Читаем На повороте полностью

Но Соединенные Штаты упрямо оставались при своем принципе нейтралитета («никакого вмешательства в европейские дела!»), тогда как переговоры между Лондоном, Парижем и Москвой безрезультатно затягивались. Почему не могли договориться Восток и Запад? Что за недоразумения и соперничества тормозили и запутывали дипломатическую беседу столь судьбоносной важности? Почему англо-французский блок колебался предоставить советскому партнеру ту стратегическую позицию в Прибалтике, на которой Москва — конечно, не без основания — вынуждена была настаивать? Возможно ли было представить, чтобы Кремль в своем ожесточении, в своем страхе взвешивал союз или по крайней мере пакт о ненападении с нацистской Германией? Слухи такого рода, уже курсировавшие с некоторого времени, обрели правдоподобие из-за внезапной отставки русского министра иностранных дел Литвинова. Он слыл поборником коммунистически-демократического единого фронта; как никто другой он выступал за «неделимый мир», за «Collective Security»[234] — и именно теперь он ушел в отставку? Это не могло означать ничего хорошего.

Что предстояло? К каким бедствиям готовиться? И где тот авторитет, великий посвященный, на совет которого можно было бы положиться?

Начнется ли война? И когда? Я пытался задать этот бестактный вопрос президенту Соединенных Штатов Франклину Д. Рузвельту, когда имел честь быть ему представленным; это произошло 11 мая 1939 года. Прием в Белом доме явился кульминацией международного конгресса писателей, на который была приглашена американская группа Пен-клуба по случаю нью-йоркской Всемирной выставки.

Миссис Рузвельт, приветствовавшей и угощавшей писателей, удается придать даже и официальной массовой кормежке прелестно-интимную ноту. Рассудительная сердечность ее улыбки оживляла любое застолье; ее добрый взгляд распространял доверие. И, с кем бы она ни беседовала, она живо интересуется мнениями и проблемами своего визави, — интерес, носящий вовсе не высочайше-милостиво-условный характер, но внушающий доверие своей теплотой и спонтанностью и поощряющий к общению. Только женщина столь аристократической породы и столь демократического сердца может найти достаточно мужества для той совершенной простоты, с которой эта непринужденно-веселая First Lady[235] выступает, говорит и действует.

Она дала знать, что президент очень занят и поэтому не может принять участие в нашем обеде. Тем не менее он все же хотел поприветствовать писателей. Итак, мы были препровождены в его рабочую комнату; он сидел за письменным столом, отодвинув свое кресло-коляску так, чтобы повернуться лицом к дефилирующим мимо писателям. Каждый был ему представлен, каждому он подал руку. Улыбка его была приветливой, хотя и несколько рассеянной и усталой.

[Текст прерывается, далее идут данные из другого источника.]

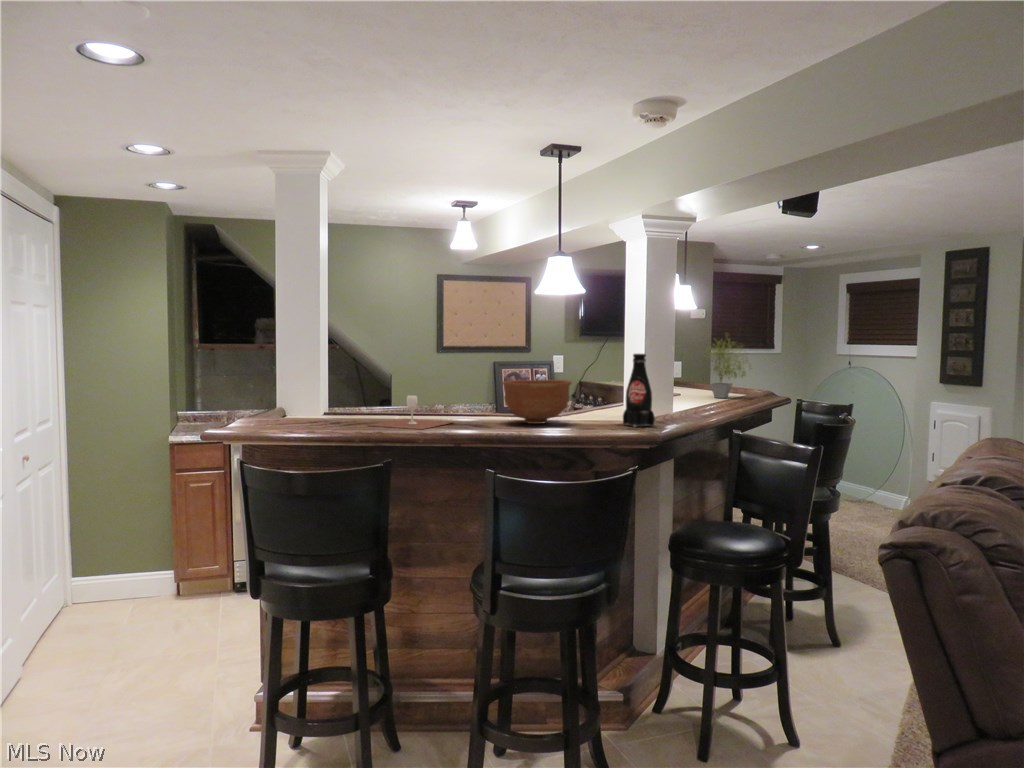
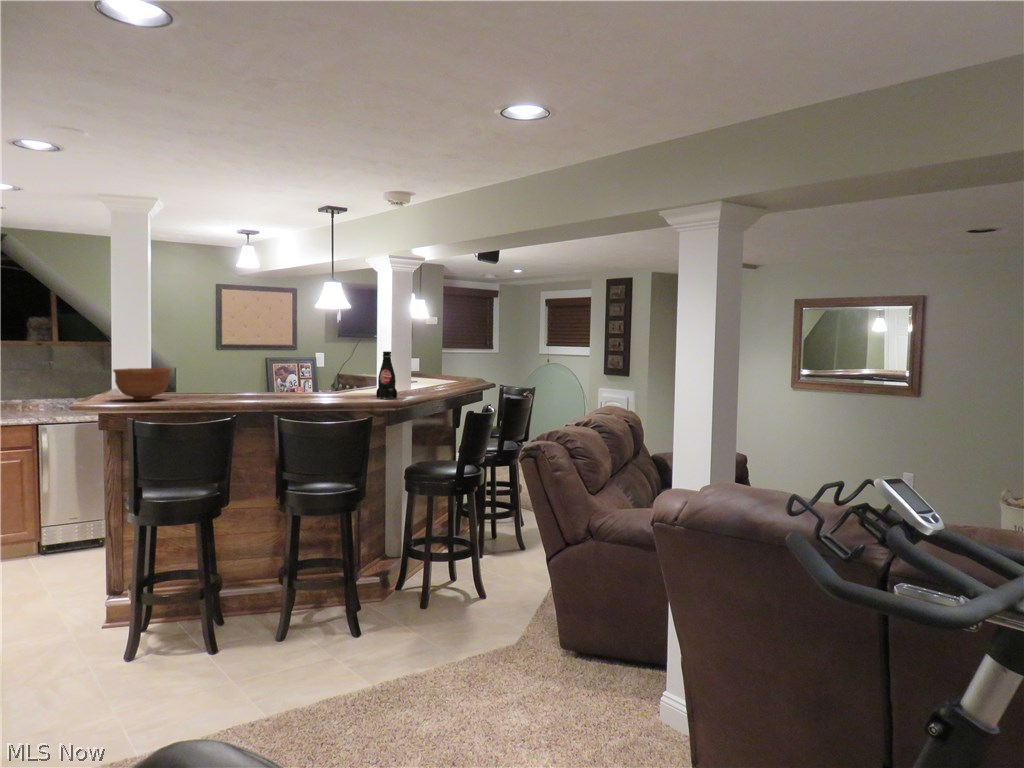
potted plant: present [704,336,751,398] -> none [431,337,468,384]
bowl: present [502,380,571,424] -> present [113,368,171,400]
wine glass: present [370,395,453,429] -> none [194,379,259,402]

Взгляд же, сопровождающий улыбку, был одновременно испытующим, радушным и проникновенным, почти играющим. Эти глаза! К ним как-то я не был подготовлен. На знакомом лице они были большой новостью, прекрасной неожиданностью — интенсивная голубизна взора. Светлый тон действовал тем поразительнее, что он выделялся на почти темном фоне окружающих его теней. Глубокие круги вокруг глаз относились к сокровенным чертам этого тысячи раз сфотографированного лица; однако никакой портрет не передает светлой интенсивности взора.

Глаза! Какие они голубые! И так ясны… Удивительно ясны! Кто бы мог подумать… Таково было мое ощущение, когда я, стоя напротив него, пожал руку, которую он с несколько устало-рассеянной улыбкой, но с пристальным взглядом приветливо протянул навстречу. Я не спросил его о положении в мире; это было бы неприлично. За мной уже ждал следующий писатель.

Писатель, который шел за мной, был Эрнст Толлер; на пути от Нью-Йорка в Вашингтон он был рядом со мной в пульмановском вагоне, мы провели день вместе. Богатый, пестрый праздничный день в пути! Толлер, человек впечатлительный, благодарный, отзывчивый, казалось, наслаждался визитом в Белый дом. Пару раз, правда, он пожаловался на усталость. «Если бы только я мог сегодня немного поспать ночью!» Это было легкое стенание, предназначенное лишь для меня, ибо мы были друзьями. Коллеги вокруг нас смеялись и болтали на многих языках, английском, испанском, французском, китайском, португальском. Толлер сказал мне очень тихо и по-немецки: «Скверно, когда не можешь спать. Это наихудшее». Он вдруг показался изможденным; но потом опять с нарочитой бодростью принял участие в общем разговоре.

То было последнее наше совместное пребывание. Несколько дней спустя газеты сообщили, что Эрнст Толлер повесился в своем номере нью-йоркского отеля.